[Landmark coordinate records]
*** Block opens ***
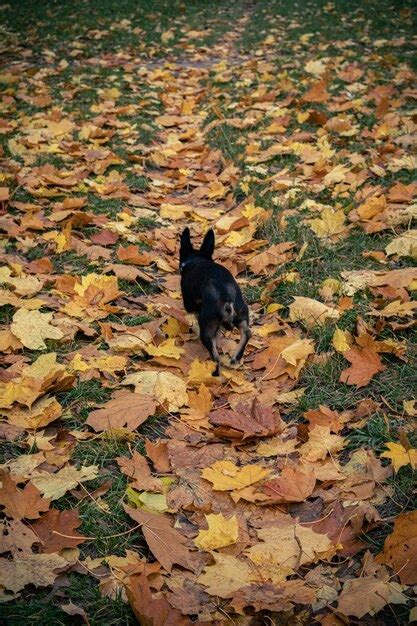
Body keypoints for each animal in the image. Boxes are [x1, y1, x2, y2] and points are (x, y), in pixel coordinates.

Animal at [179, 228, 250, 376]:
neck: (197, 259)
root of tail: (227, 297)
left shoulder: (191, 305)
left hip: (208, 327)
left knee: (216, 357)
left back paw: (214, 374)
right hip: (241, 312)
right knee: (247, 332)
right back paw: (236, 358)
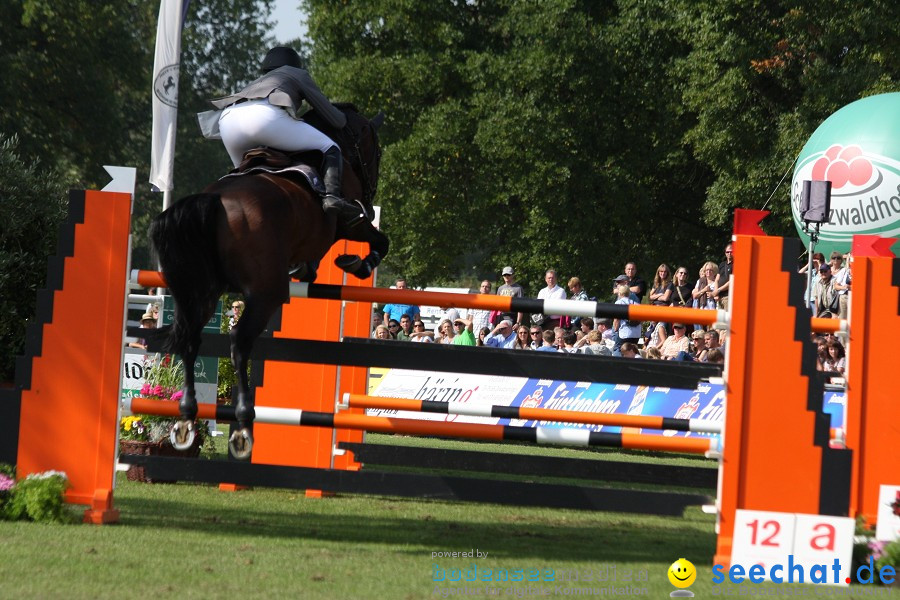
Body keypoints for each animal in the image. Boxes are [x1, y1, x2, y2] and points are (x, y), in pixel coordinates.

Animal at [149, 104, 386, 460]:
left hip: (202, 293)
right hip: (265, 294)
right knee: (238, 341)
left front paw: (309, 269)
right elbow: (379, 239)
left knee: (191, 339)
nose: (372, 195)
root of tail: (213, 200)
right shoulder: (351, 225)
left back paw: (187, 419)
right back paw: (243, 425)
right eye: (376, 154)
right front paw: (358, 263)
*** Block closes ***
:: Task instructions ::
Each line from the one containing "nose: (372, 195)" to the final line of the entries above must be returned exactly, and no other line may appear.

:: Finished task ::
nose: (372, 195)
root of tail: (213, 200)
right shoulder: (351, 225)
left back paw: (187, 419)
right back paw: (243, 425)
right eye: (376, 154)
right front paw: (358, 263)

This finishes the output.